Do not let the name Ring Sword fool you. Nixon’s magical weapon has no sharp edges to speak of.
The story’s protagonist, a blue butterfly riding warrior-turned-emissary who goes by Lor, dismembers and disarms his victims by channeling his physical momentum into the weapon, which then amplifies Lor’s momentum, with deadly results.
Already way cooler than a mere Light Saber, the Ring Sword bestows a warrior with additional gravity-defying strength and agility, provided he or she does not let go of the blade.
Nixon compares the Ring Sword to a super-gyroscope.
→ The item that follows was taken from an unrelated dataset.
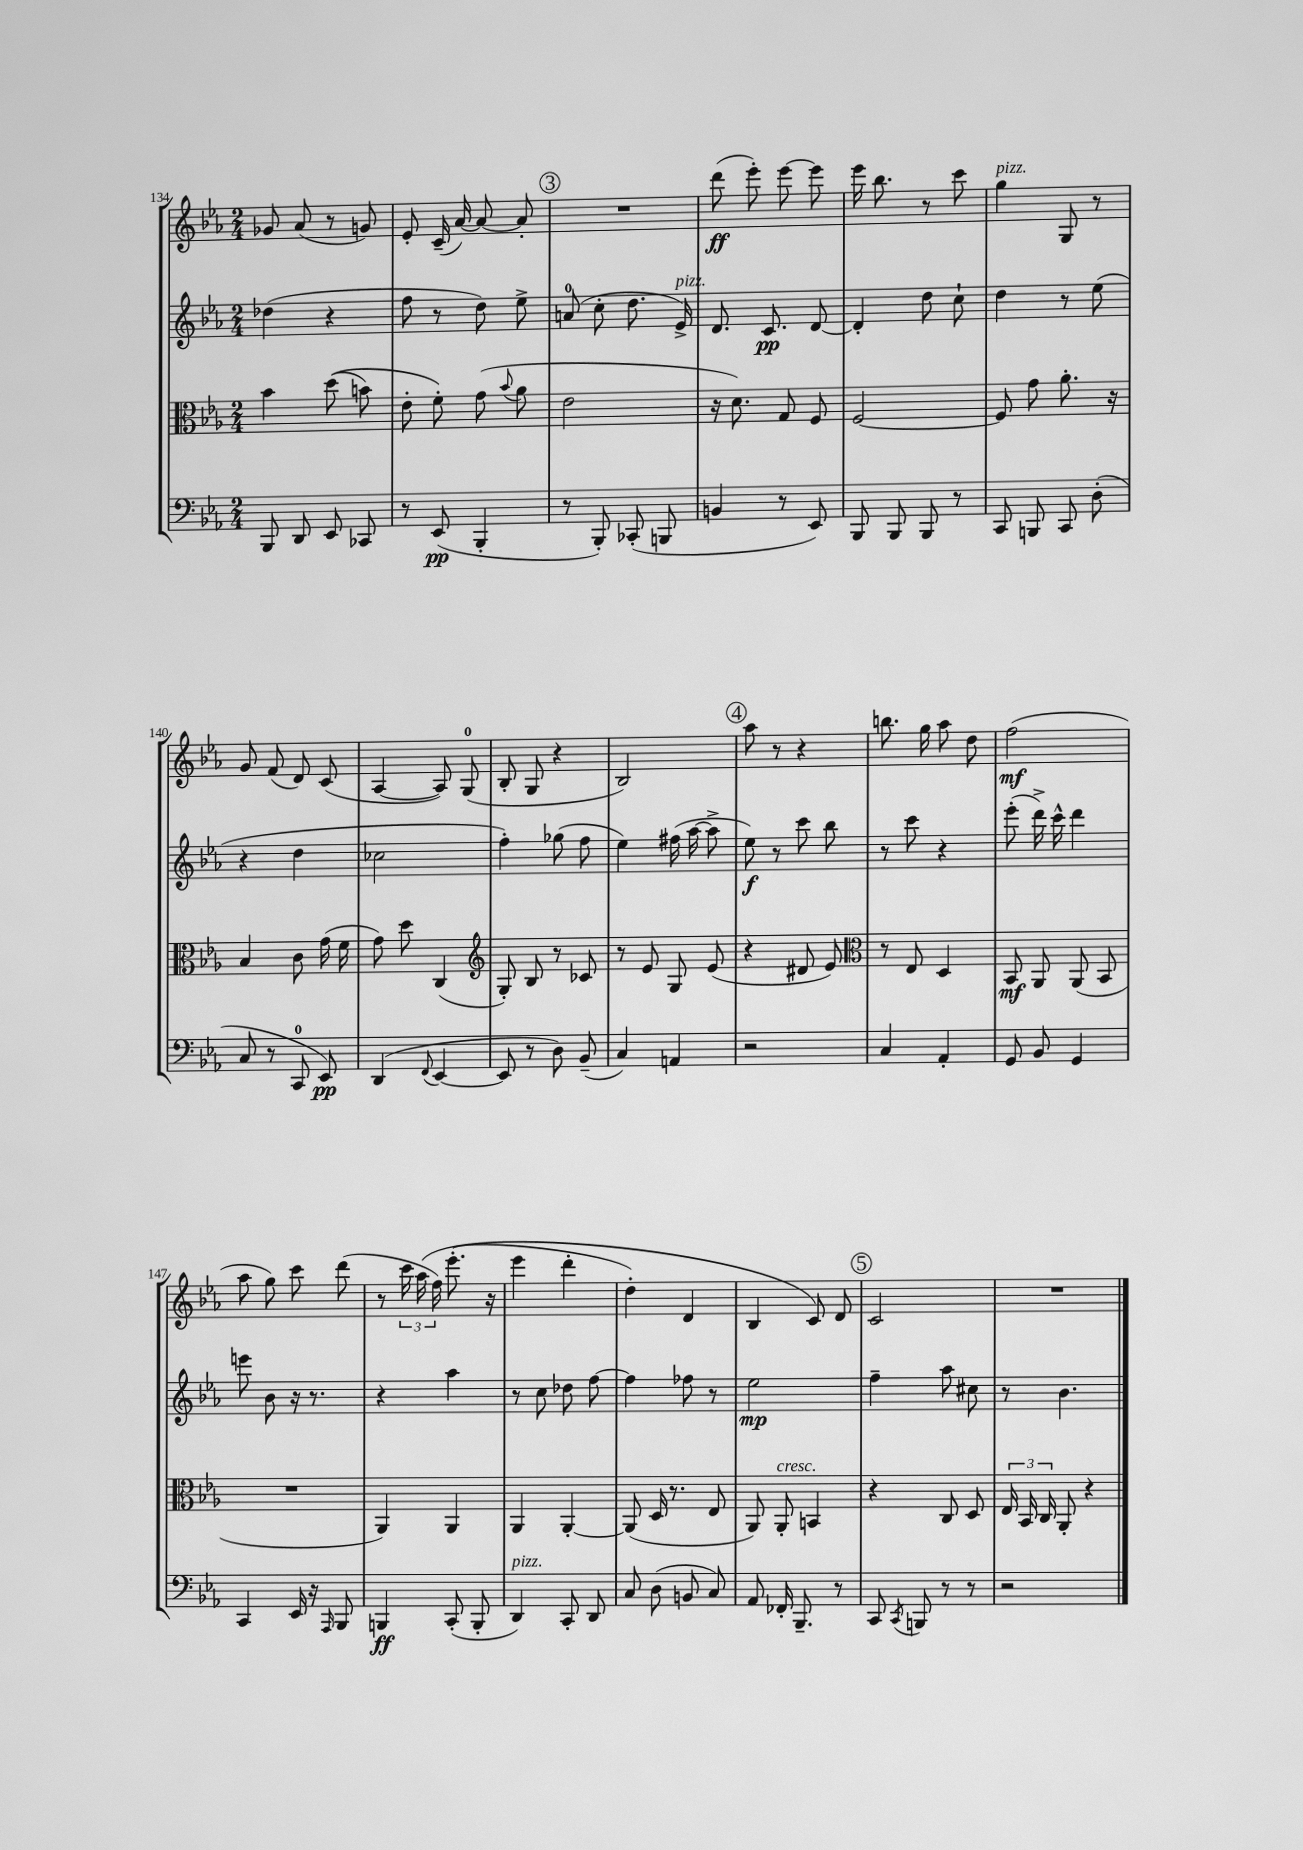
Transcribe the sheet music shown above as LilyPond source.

According to one blogger, named Justine Vanderbilt, “his novel moves like a gyroscope as well.”
“Apassionéa” is really two stories rolled into one. A flashback from the near present to Guatemala, where the “author” met a man named Don Ixmatá, a co-worker, who told the author, what [Ixmatá] liked to call, “the bedtime stories of a thousand generations of Mayans.”
“[Ixmatá] was obsessed with the end of the world,” Nixon states.
This was back before 2012.
If you want to know what happened with Ixmatá and what his stories brought to bear on the end of the world, Nixon says, “You have to buy the book.”